Path MTU Discovery and Filtering ICMP

By unwire, January 22, 2007

I’m posting this for historical purposes. It’s disappeared from it’s original location. There was a time I would reference it:

Path MTU Discovery and Filtering ICMP
Marc Slemko <marcs@znep.com>
Created: Thursday, January 18 1998

Last Modified:


This document explains the details of how path MTU discovery (PMTU-D)
combined with filtering ICMP messages can result in connectivity
problems.  If you are familiar with the terms discussed

Let’s start by defining what we are talking about

MTU

   

The maximum transmission unit is a link layer restriction on the
maximum number of bytes of data in a single transmission (ie.
frame, cell, packet, depending on the terminology).  The
below table shows some typical values for MTUs, taken from
RFC-1191:
MTU Where Commonly Used
65535 Hyperchannel
17914 16 Mbit/sec token ring
8166 Token Bus (IEEE 802.4)
4464 4 Mbit/sec token ring (IEEE 802.5)
1500 Ethernet
1500 PPP (typical; can vary widely)
576 X.25 Networks
Path MTU

   

The smallest MTU of any link on the current path between two hosts. 
This may change over time since the route between two hosts,
especially on the Internet, may change over time.  It is not
necessarily symmetric and can even vary for different types
of traffic from the same host.
Fragmentation

   

When a packet is too large to be sent across a link as a single
unit, a router can fragment the packet.  This means that it
splits it into multiple parts which contain enough information
for the receiver to glue them together again.  Note that this is
not done on a hop-by-hop basis, but once fragmented a packet will
not be put back together until it reaches its destination.

- _THE DATA_
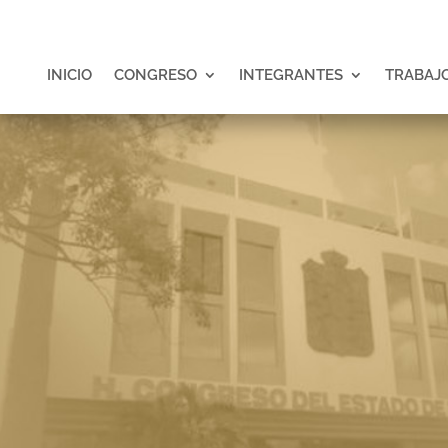
INICIO
CONGRESO
INTEGRANTES
TRABAJO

- _INSTRUCTIONS_
(a) In the table on the Path MTU Discovery page, what MTU value is listed for X.25 networks?
(b) Repeat the Path MTU Discovery page word for word, from "frame, cell, packet, depending" up to and including "ring (IEEE 802.5)".
The data has no connection to the Path MTU Discovery page.

- _EXERCISE ANSWERS_
(a) 576

(b)
frame, cell, packet, depending on the terminology).  The
below table shows some typical values for MTUs, taken from
RFC-1191:
MTU Where Commonly Used
65535 Hyperchannel
17914 16 Mbit/sec token ring
8166 Token Bus (IEEE 802.4)
4464 4 Mbit/sec token ring (IEEE 802.5)